In reality, RAP fraud isn’t widespread and is committed by a handful of bad actors, Dombi said.

Specifically, home health providers can receive up to 60% of their anticipated payment at the beginning of a patient’s care episode through a RAP. CMS is proposing to reduce that to 20% for existing home health agencies in 2020 before scrapping RAPs in 2021.

Asking CMS to change its mind on RAPs seems like squeezing blood from a stone at this point, but NAHC is pursuing strategies to at least mitigate the impact.

Among its suggestions, NAHC is encouraging CMS to pursue a RAP phaseout — if it absolutely has to — through a more targeted approach.

NAHC is also urging CMS to, at minimum, give providers more time to prepare for a phaseout, preparations that could include developing cash reserves or taking out new or larger lines of credit.

“This is very concerning because agencies have not been prepared for [a phaseout],” Carr said during an opening presentation at the conference. “They’re not financially ready for this.”

As part of a RAP phaseout, CMS is simultaneously proposing to install a notice-of-admission requirement that would require providers to submit a notice to CMS within five days of receiving a new patient.

Providers would have five days to submit the notice of admission; failure to do so would result in a wage-adjusted, 30-day-period payment amount that is reduced by one-thirtieth for each late day.

In other words: a financial penalty that would be extremely difficult to avoid.

“As you know, the RAPs submission requires a signed plan of care or at least a plan of care established and submitted to the physician.

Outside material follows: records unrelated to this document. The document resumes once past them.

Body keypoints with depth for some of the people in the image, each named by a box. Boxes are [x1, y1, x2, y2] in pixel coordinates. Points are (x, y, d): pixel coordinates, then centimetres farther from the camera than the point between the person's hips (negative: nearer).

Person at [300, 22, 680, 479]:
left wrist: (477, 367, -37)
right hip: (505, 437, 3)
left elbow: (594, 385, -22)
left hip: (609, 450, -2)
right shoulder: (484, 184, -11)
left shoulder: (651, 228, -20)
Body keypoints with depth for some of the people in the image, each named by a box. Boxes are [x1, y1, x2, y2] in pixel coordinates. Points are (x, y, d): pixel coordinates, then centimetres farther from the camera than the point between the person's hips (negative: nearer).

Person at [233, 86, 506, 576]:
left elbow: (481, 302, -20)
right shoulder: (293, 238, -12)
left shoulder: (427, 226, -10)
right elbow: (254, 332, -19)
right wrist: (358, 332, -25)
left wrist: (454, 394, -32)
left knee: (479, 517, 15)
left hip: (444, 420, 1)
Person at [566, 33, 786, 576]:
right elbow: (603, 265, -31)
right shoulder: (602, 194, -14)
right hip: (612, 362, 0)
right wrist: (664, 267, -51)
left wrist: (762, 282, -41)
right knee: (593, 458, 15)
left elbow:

Agencies would never be able to do that with [a notice of admission] within five days,” Carr said. “Even CMS has admitted that the median days-for-submission of a RAP is about 12 days for an agency. So, obviously, this is going to be way too much for agencies to comply with.”

On its end, CMS is couching the notice-of-admission requirement as a way to help keep track of “early” and “late” designations under PDGM.

Unlike the industry’s campaign to attack PDGM’s 8.01% behavioral adjustment, there’s little interest among members of Congress to rally around RAPs, according to Dombi.